Karim Tabbou a été placé sous mandat de dépôt moins de 48 heures après sa libération. Comment expliquez-vous cela ?
Mohamed Hennad, politologue. Tout d’abord, il faut préciser que la libération de Karim Tabbou était, déjà « trop » conditionnelle. À sa sortie de la prison de Koléa, il avait déclaré : « on m’a remis un document, on m’interdit tout. Interdit de faire de l’activité politique, de sortir et de parler ». Et le revoilà, moins de vingt-quatre heures après, devant un autre tribunal, celui d’Alger ! Pourquoi, donc cette deuxième arrestation en si peu de temps et cette présentation devant un autre tribunal ? Karim Tabbou a-t-il enfreint les conditions de sa liberté provisoire ? Lesquelles conditions restent, par ailleurs, très sujettes à interprétation puisque même sa déclaration que je viens de citer pourrait ainsi être interprétée ! On est, donc, devant un problème sérieux du point de vue judiciaire : le juge a-t-il commis une erreur en libérant Karim Tabbou ? Pourquoi l’intéressé a-t-il été présenté à un autre tribunal cette fois-ci ? En l’absence d’informations, nous avons toutes les raisons de nous inquiéter à propos de notre justice d’autant plus que l’on ne comprend pas pourquoi Karim Tabbou a été mis et remis sous mandat de dépôt du moment qu’il offrait toutes les garanties de répondre à toute convocation de la justice.
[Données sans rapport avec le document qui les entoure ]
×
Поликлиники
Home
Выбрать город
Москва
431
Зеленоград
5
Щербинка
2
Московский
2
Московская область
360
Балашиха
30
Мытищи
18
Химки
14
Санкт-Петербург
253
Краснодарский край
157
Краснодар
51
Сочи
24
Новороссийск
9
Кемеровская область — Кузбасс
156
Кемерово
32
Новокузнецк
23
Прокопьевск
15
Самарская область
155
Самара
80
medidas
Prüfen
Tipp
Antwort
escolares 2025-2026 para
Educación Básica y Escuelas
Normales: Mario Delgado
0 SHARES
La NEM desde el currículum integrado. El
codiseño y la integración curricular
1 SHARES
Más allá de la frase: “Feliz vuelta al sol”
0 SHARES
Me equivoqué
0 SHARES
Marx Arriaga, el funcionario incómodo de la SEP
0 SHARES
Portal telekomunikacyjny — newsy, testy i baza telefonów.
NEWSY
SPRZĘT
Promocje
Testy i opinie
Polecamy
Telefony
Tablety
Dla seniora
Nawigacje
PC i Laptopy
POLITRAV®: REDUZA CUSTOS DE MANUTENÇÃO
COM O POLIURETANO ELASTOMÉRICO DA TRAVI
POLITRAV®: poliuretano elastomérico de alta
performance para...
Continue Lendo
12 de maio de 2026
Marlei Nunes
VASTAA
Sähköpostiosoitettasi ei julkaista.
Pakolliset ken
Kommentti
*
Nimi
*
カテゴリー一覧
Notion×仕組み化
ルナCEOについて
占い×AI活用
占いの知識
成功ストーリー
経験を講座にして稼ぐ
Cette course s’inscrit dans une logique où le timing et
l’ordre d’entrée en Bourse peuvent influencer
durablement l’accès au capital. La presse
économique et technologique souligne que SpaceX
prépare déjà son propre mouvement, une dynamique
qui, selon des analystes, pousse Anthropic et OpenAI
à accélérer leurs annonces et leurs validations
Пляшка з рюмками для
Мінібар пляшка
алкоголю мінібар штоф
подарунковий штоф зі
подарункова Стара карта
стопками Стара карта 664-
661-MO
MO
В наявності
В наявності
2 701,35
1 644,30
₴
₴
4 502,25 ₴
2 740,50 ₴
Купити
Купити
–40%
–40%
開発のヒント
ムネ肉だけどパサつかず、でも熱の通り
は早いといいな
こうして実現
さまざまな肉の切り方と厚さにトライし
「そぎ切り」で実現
Comment expliquez-vous le changement de ton du chef d’état-major ?
En effet, élection oblige ! Le dernier discours se distingue des précédents par une certaine bienveillance envers le peuple. Gaïd Salah en appelle à son civisme tout en faisant un effort d’explication pour le convaincre de la nécessité du scrutin du 12 décembre. Il en fait même un point d’honneur de faire en sorte que la prochaine élection soit aussi transparente qu’honnête. Mais tout cela ne garantit rien et ne change en rien le fait que le scrutin prévu soit un fait accompli !
Mais, en même temps, le discours contient quelques avertissements sérieux contre ceux que le chef d’état-major qualifie de « horde », c’est-à-dire « Tous ceux qui… œuvrent à faire obstacle à ce processus national vital, sous quelque forme que ce soit… » ! Or, les citoyens devraient, par acquis de conscience, avoir le droit de s’opposer audit processus, pacifiquement.
Comment voyez-vous la suite, c’est-à-dire d’ici le scrutin prévu pour le 12 décembre prochain ?
Ce qui est certain c’est que le haut commandement de l’armée ne fera pas marche arrière, d’autant plus que l’expérience politique qu’a connue le pays depuis son indépendance indique que la question relative à celui qui devrait être président de la république relevait toujours de son ressort. Aussi, il est fort à parier que les chefs militaires ne dérogeront pas à la règle cette fois-ci malgré la force du Hirak, parce que, tout simplement, ils n’accepteront jamais que le pays ait un président voulant trop bousculer l’ordre établi pour l’avènement d’un État civil. L’élection aura lieu donc, même avec un scénario semblable à celui de 1999. Cette élection permettra-t-elle au pays de sortir de l’impasse ? Rien n’est moins sûr !
Que vous inspire les deux candidatures de Tebboune et Benflis ?
Cela n’augure rien de bon de voir des dinosaures se permettre de se porter candidat. Il parait même que les partis de la « bande » vont présenter des candidats! C’est pour cette raison qu’il aurait fallu introduire dans la loi électorale, récemment amendée, une clause empêchant de se porter candidat toute personne ayant occupé une fonction supérieure au sein de l’État, à partir de celle de wali, voire celle de chef de daïra pour que les Algériens puissent y croire vraiment. Bien entendu, tout citoyen remplissant les conditions requises doit avoir le droit de se présenter. Mais la candidature des dinosaures pose un sérieux problème parce qu’ils sont trop vieux pour la fonction, non seulement du point de vue générationnel mais surtout du point de vue de leur culture politique et de leurs compétences.